Craig Alan's unique portraits
American artist Craig Alan is known for his creative versatility. Although his presentation of images is partly traditional - he writes on canvas with paints using brushes, but his manner is so unusual and amazing that it is simply impossible not to talk about it.
Craig Alan's portraits of people, consisting of pixel figures, are simply amazing, and even seasoned lovers of modern art. He works in many styles and directions in his portfolio you can find both works related to abstract impressionism and examples of graphic realism. But the most original paintings by this artist are still large-scale portraits of famous people, created … from a crowd of little people.
This is what people look like from a bird's eye view, walking, for example, over a large area. They seemed to be randomly arranged in space in such a way that they made up the contours of the portrait drawing.
Looking at the portraits of Craig, it is not immediately possible to understand what is happening on the canvas. Then the eyes begin to distinguish figures: standing, moving, lying, hanging, as well as shadows falling from the figures. It is from such human-pixels that the artist forms portraits of such celebrities as Marilyn Monroe, Audrey Hepburn, John F. Kennedy, Elvis Presley and other recognizable characters.
The illusion is so realistic that it does not "disintegrate" even on very close examination. In fact, he creates amazingly detailed pictures by drawing tiny people. You can look at such pictures for hours on a flight.
Alan Craig (born 1971) is from California, USA. Since childhood, he gravitated towards drawing, modeling and other artistic pampering.
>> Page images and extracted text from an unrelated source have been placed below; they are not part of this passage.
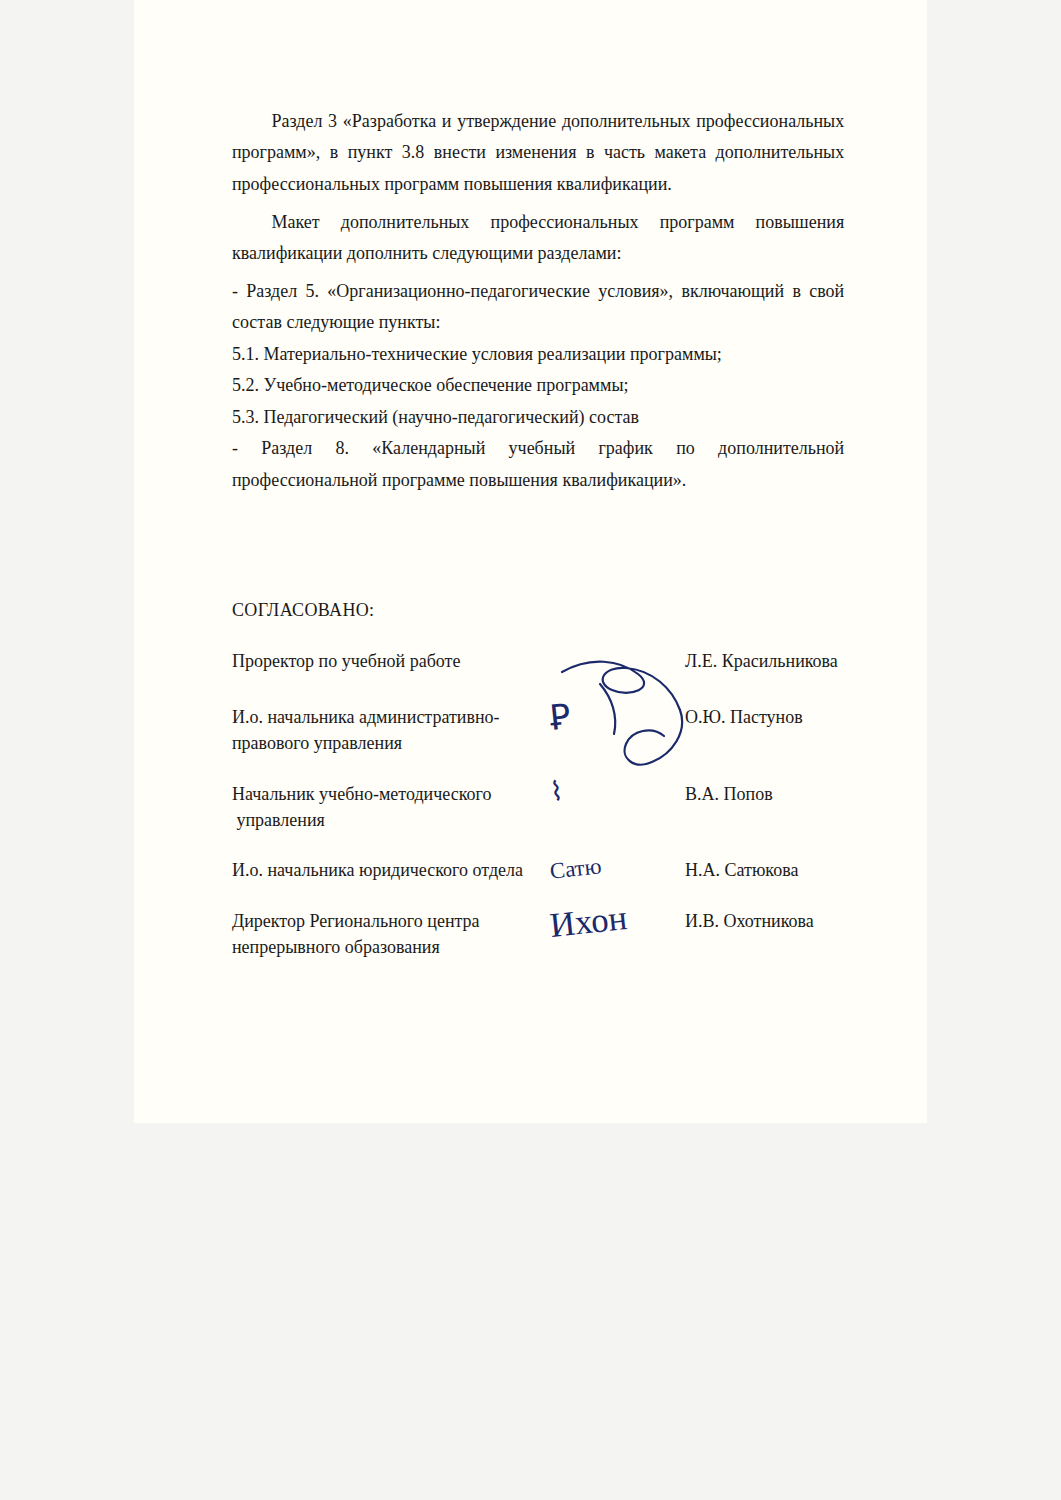Раздел 3 «Разработка и утверждение дополнительных профессиональных программ», в пункт 3.8 внести изменения в часть макета дополнительных профессиональных программ повышения квалификации.
Макет дополнительных профессиональных программ повышения квалификации дополнить следующими разделами:
- Раздел 5. «Организационно-педагогические условия», включающий в свой состав следующие пункты:
5.1. Материально-технические условия реализации программы;
5.2. Учебно-методическое обеспечение программы;
5.3. Педагогический (научно-педагогический) состав
- Раздел 8. «Календарный учебный график по дополнительной профессиональной программе повышения квалификации».
СОГЛАСОВАНО:
| Проректор по учебной работе | | Л.Е. Красильникова |
| И.о. начальника административно- правового управления | Ꝑ | О.Ю. Пастунов |
| Начальник учебно-методического управления | ⌇ | В.А. Попов |
| И.о. начальника юридического отдела | Сатю | Н.А. Сатюкова |
| Директор Регионального центра непрерывного образования | Ихон | И.В. Охотникова |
In his youth, he and his parents moved to New Orleans, and it was at this time that the full power of the young Craig's talent began to unfold.
First of all, this was facilitated by the atmosphere of the city located by the sea, rich in cultural traditions, moreover, it offered many ways for creative self-expression. And young Alan, inspired by the artistic aura of New Orleans contemporary art, began his many and varied art experiments. Today he is 50, he works productively and regularly exhibits his work in America. The artist's unique portraits are pretty well appreciated. Some were sold for $ 50,000.
Truly, what tricks our contemporary artists do not go to in order to surprise and win their audience. Some even turn to food and are quite successful. And today we bring to your attention gallery of works by the young master Pavel Bondar from the Ukrainian city of Dnipro, which are created from the most common food.